_SELECTED EXTRACT_.

00;22;55;04 – 00;23;42;28

John Stepper

Take back to love, control, etc. And that felt very good. That’s why it felt more like a movement back then or a statement. What I learned over my experience is that never underestimate the resilience of a corporate structure. So what they would, what I, again this my own experience and other people might view it differently is that these movements were tolerated but they never made much of a difference that might be a little bit strong.

 

00;23;42;29 – 00;24;12;14

John Stepper

They made a difference for the people in them. But what I saw and I saw this multiple times over the years is that the volunteers were very enthusiastic. They spread a thing. It could have, it could be working out loud, It could have been agile, it could be something else. And unless you actually engage the machine, then eventually you get tired, like you run out of runway or there’s a change and then you’re not tolerated anymore or something.

_EXERCISE 1_.
Copy the transcript from "00;22;55;04 – 00;23;42;28" to "little bit strong.".
_EXERCISE 2_.
Condense the paragraph of the transcript that begins "They made a difference for the people in them" into a short bulleted list that keeps its main points.

_MATERIAL SHOWN_.

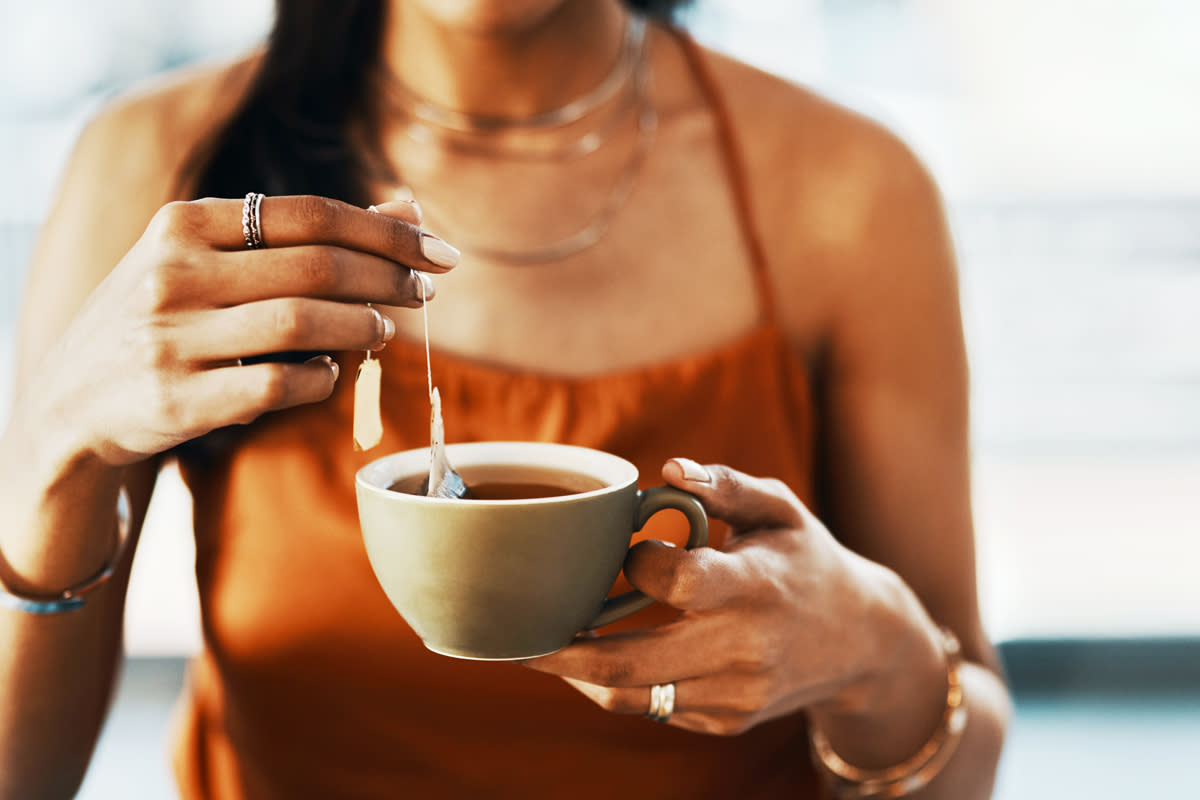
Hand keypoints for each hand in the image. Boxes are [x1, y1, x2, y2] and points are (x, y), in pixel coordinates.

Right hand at [28, 195, 457, 465]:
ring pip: (303, 324)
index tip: (438, 251)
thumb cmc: (164, 318)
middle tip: (427, 292)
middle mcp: (172, 274)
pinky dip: (324, 378)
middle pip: (317, 265)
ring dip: (363, 326)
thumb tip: (408, 208)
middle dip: (389, 278)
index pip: (310, 214)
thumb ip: (304, 235)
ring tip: (384, 330)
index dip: (386, 231)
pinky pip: (280, 386)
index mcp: (182, 224)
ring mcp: (171, 339)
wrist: (70, 402)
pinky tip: (334, 372)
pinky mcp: (178, 401)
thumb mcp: (212, 261)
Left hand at [523, 458, 903, 735]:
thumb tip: (669, 471)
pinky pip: (655, 709)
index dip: (639, 564)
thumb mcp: (780, 509)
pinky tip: (598, 660)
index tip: (632, 550)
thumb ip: (725, 484)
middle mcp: (746, 649)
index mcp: (757, 586)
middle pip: (633, 661)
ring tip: (544, 649)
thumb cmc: (806, 559)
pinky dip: (617, 686)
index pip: (677, 582)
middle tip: (518, 636)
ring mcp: (737, 694)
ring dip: (579, 676)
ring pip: (634, 696)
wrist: (861, 641)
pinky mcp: (728, 721)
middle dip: (562, 653)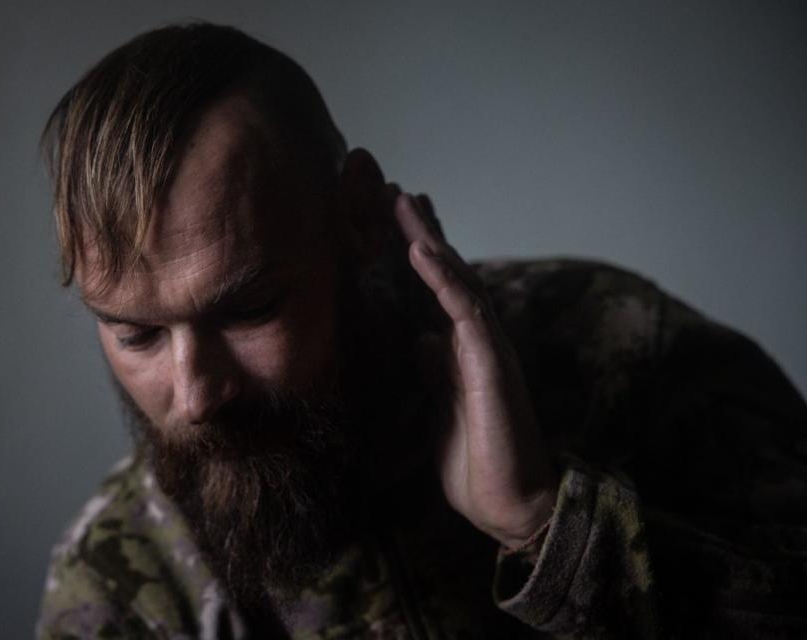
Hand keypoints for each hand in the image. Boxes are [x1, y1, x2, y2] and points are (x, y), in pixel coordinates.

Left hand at [393, 192, 559, 549]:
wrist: (511, 502)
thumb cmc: (476, 457)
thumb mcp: (440, 406)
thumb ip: (434, 370)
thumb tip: (421, 339)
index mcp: (458, 348)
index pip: (432, 288)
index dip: (411, 251)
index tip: (384, 217)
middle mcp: (473, 338)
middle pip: (444, 270)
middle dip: (417, 229)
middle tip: (388, 187)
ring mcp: (486, 347)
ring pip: (457, 278)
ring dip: (428, 237)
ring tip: (402, 200)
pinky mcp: (492, 363)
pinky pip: (466, 311)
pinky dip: (442, 278)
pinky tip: (422, 250)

_WRITTEN REPLY 1_.
00;22;55;04 – 00;23;42;28

John Stepper

Take back to love, control, etc. And that felt very good. That’s why it felt more like a movement back then or a statement. What I learned over my experience is that never underestimate the resilience of a corporate structure. So what they would, what I, again this my own experience and other people might view it differently is that these movements were tolerated but they never made much of a difference that might be a little bit strong.

_WRITTEN REPLY 2_.
- They made a difference for the people in them.
- Over the years, the speaker saw more than once that the volunteers were very enthusiastic and spread a thing, such as working out loud, agile, or something else.
- Unless the machine is actually engaged, people eventually get tired, run out of runway, or stop being tolerated after a change.